This is the tenth post in the Independent Contractor/Employee series. This series is dedicated to presenting individuals, sole proprietorships, and small to large businesses with a basic understanding of independent contractor issues.
Under the Classification Settlement Program (CSP), IRS examiners will offer worker classification settlements to taxpayers under examination using a standard closing agreement developed in the IRS National Office. Generally, these closing agreements will provide businesses that filed Forms 1099, but do not meet all the requirements of Section 530, with an opportunity to reclassify workers prospectively, combined with a specified tax assessment not exceeding one year’s tax liability.

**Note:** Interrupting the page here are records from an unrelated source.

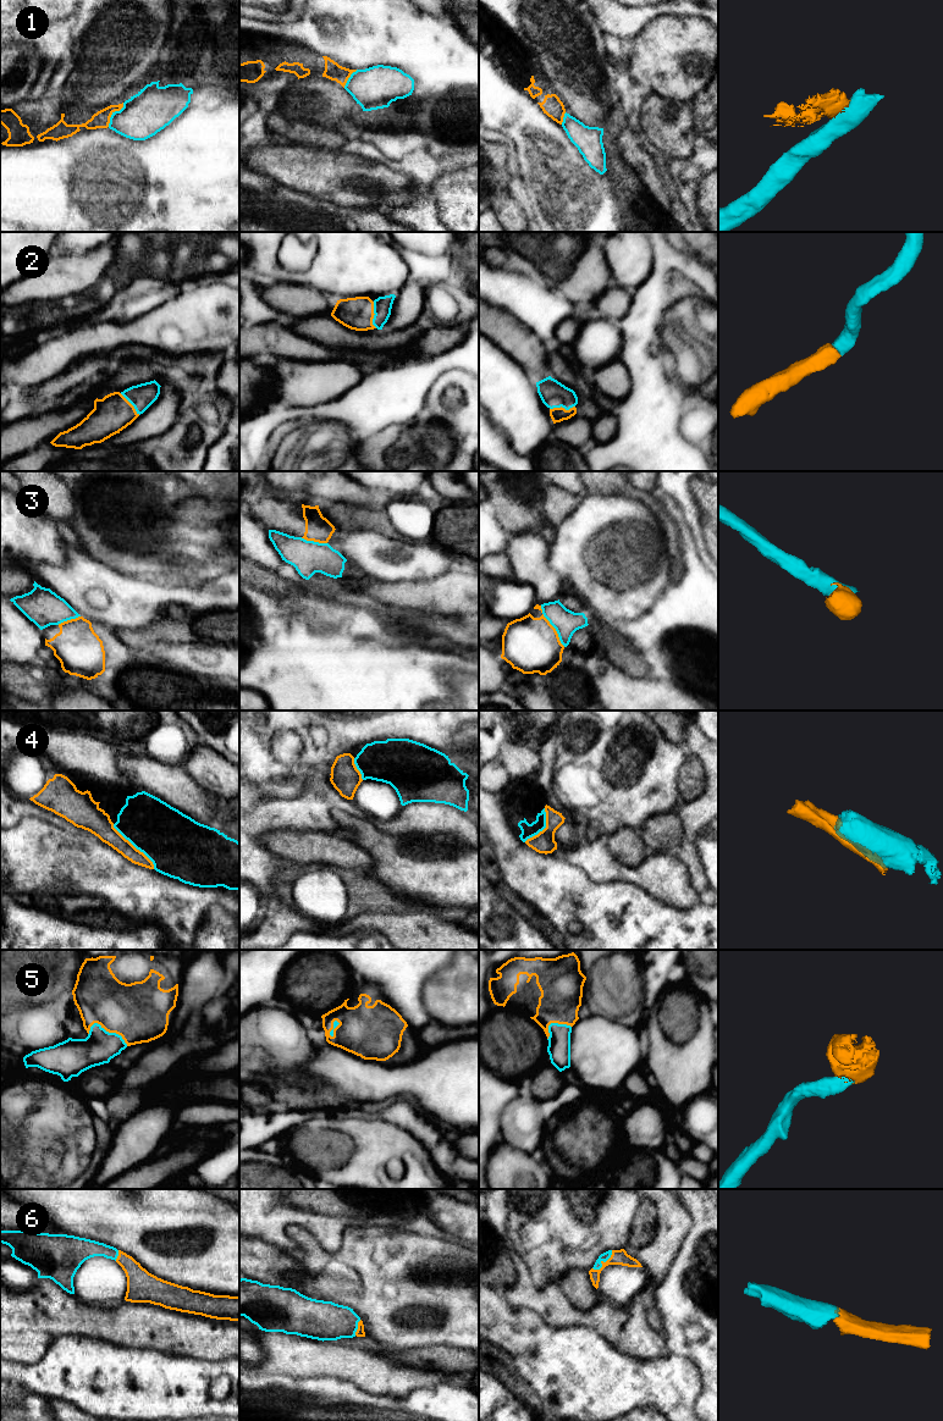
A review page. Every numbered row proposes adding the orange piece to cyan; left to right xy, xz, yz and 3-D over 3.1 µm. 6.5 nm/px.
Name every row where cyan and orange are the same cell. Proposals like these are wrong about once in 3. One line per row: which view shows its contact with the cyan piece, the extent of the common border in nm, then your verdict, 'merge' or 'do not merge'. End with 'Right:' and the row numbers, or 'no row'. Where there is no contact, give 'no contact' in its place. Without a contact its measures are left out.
1: contact in xy; length 190 nm; do not merge
2: contact in xz; length 180 nm; merge
3: contact in yz; length 320 nm; do not merge
4: contact in xy; length 400 nm; merge
5: contact in xy; length 280 nm; merge
6: contact in yz; length 180 nm; merge
Right: 2, 4, 5, 6

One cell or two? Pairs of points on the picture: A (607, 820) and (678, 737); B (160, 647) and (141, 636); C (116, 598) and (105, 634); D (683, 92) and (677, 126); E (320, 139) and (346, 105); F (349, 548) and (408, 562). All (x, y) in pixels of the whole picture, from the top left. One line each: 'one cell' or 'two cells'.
A: two cells
B: two cells
C: two cells
D: two cells
E: two cells
F: one cell

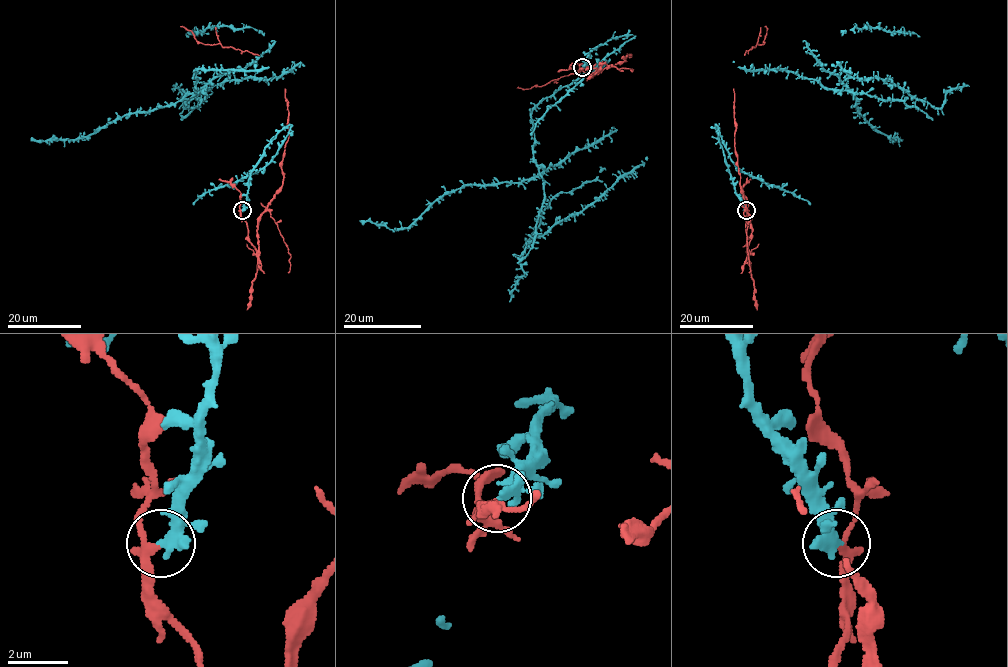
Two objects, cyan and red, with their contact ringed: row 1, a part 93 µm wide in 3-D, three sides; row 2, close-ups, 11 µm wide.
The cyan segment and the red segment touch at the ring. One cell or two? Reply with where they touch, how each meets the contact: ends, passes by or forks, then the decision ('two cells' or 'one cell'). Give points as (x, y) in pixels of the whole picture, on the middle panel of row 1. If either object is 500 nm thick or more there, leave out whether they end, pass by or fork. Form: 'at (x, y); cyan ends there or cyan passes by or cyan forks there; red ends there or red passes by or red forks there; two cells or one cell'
at (582, 67); cyan passes by; red forks there; two cells

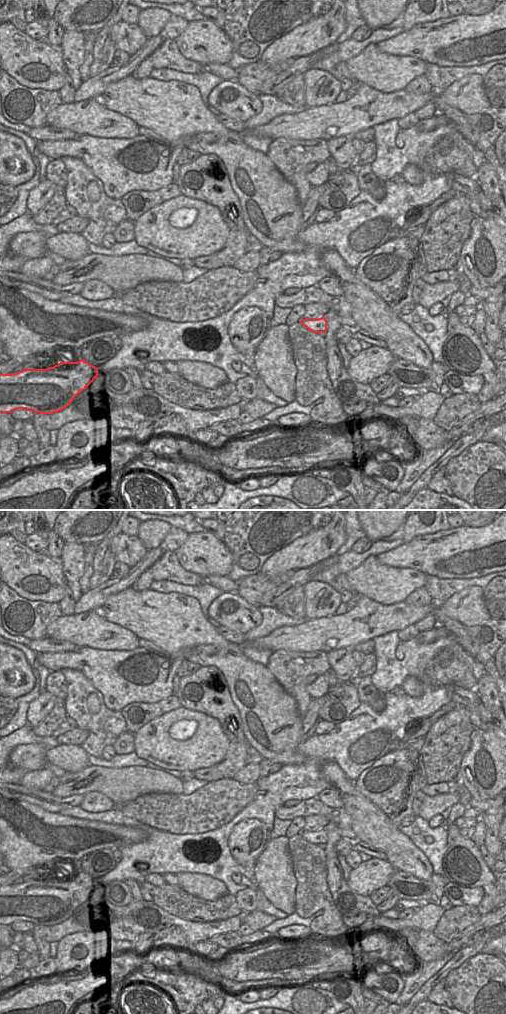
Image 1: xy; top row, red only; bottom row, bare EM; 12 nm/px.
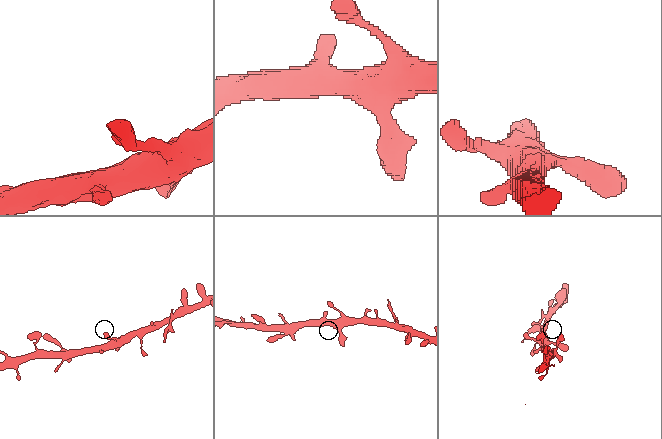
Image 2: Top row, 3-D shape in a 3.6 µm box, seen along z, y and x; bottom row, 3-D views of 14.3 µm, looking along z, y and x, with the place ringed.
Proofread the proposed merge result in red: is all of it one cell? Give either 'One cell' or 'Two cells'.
One cell.

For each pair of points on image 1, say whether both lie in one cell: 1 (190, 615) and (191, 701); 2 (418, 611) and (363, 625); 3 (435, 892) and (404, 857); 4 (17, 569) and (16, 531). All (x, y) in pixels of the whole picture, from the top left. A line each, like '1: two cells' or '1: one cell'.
1: two cells
2: one cell
3: two cells
4: two cells

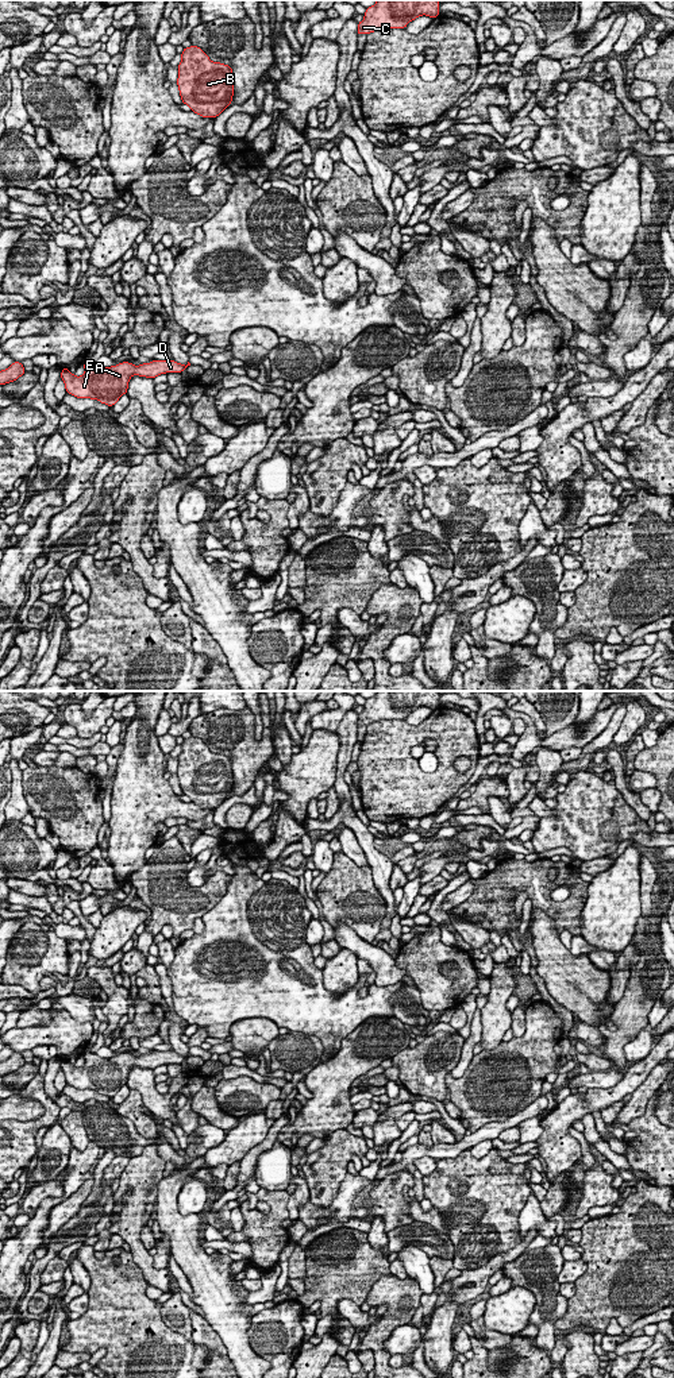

The amount of the tax assessments made under the standard closing agreements will depend on the extent to which the taxpayer has satisfied the requirements of Section 530. For example, in general, the IRS will not assess a business for more than one year’s liability when the business has complied with information reporting requirements, but does not meet any of the other Section 530 requirements. A business that has come closer to meeting all Section 530 requirements would have a smaller tax assessment. By contrast, under the usual IRS examination procedures, a business would generally have a tax assessment for all open tax years.
Taxpayer participation in the CSP will be entirely voluntary, and a taxpayer may accept a CSP settlement offer at any time during the examination process. A taxpayer’s rejection of a CSP offer will in no way affect the outcome of the examination. Moreover, a taxpayer declining to accept a settlement offer under the CSP will retain all rights to administrative appeal that exist under the IRS’ current policies and procedures.